C’è una grandissima tara in The Tale, una che evidentemente doveva essere un punto a favore nella testa di chi ha approvato il progetto di questo film: a scrivere e dirigere è la stessa protagonista. Jennifer Fox, produttrice e regista di documentari, in questo film HBO distribuito in Italia da Sky racconta non solo cosa le sia accaduta da bambina, ma anche il lungo e faticoso processo tramite il quale tutto ciò le è tornato in mente e ha indagato.

Per questo la prima parte di The Tale è la più interessante. Avanti e indietro tra un presente fatto di rievocazioni, racconti e foto e un passato messo in scena con altri attori, il film presenta diverse ricostruzioni, alcune ingannevoli, altre che si rivelano false e poi quella vera, per mostrare come il tempo avesse modificato i ricordi della protagonista e come a fatica questa stia comprendendo ed elaborando per la prima volta quegli eventi. Ed è anche ottima l’idea che nel raccontare una storia di abusi HBO, ottemperando a ciò che l’ha resa famosa, non abbia posto problemi ai toni duri e aspri.

Il problema semmai è il quoziente di naturale autoindulgenza che Jennifer Fox mostra verso se stessa nel raccontare la propria storia. Apologetica e determinata a raccontare con lo scopo di fare i conti con il passato, la regista e sceneggiatrice è senza dubbio una vittima ma indugia tantissimo in questo, per quanto sia molto chiaro e rispettabile. Grida il suo statuto e nel farlo sminuisce l’onestà del racconto senza avere un po’ di furibondo furore che possa compensare. I due mostri che le si oppongono non sono nemmeno troppo tali, sembrano mostrare un po’ di complessità ma il film l’affoga per essere certo che l’attenzione sia sullo stato di vittima.

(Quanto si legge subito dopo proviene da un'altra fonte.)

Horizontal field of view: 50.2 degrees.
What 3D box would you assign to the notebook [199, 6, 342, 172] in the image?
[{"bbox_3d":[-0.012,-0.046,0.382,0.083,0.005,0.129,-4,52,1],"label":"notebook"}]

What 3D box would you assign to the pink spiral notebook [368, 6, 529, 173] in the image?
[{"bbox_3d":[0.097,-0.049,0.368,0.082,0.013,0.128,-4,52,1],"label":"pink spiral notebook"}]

Il risultato è un film che ha il mood e l’andamento poco raffinati dei film tv di una volta (quando non erano di certo prodotti prestigiosi). Semmai quel che stupisce e che dimostra come i tempi siano invece cambiati è l’impegno portato da Laura Dern nel ruolo protagonista. Lei che non è più una protagonista per il cinema ma lo può essere nelle storie televisive (più varie, complicate e adulte), evidentemente ci crede e anima tantissimo ogni scena che la prevede. Purtroppo però non basta.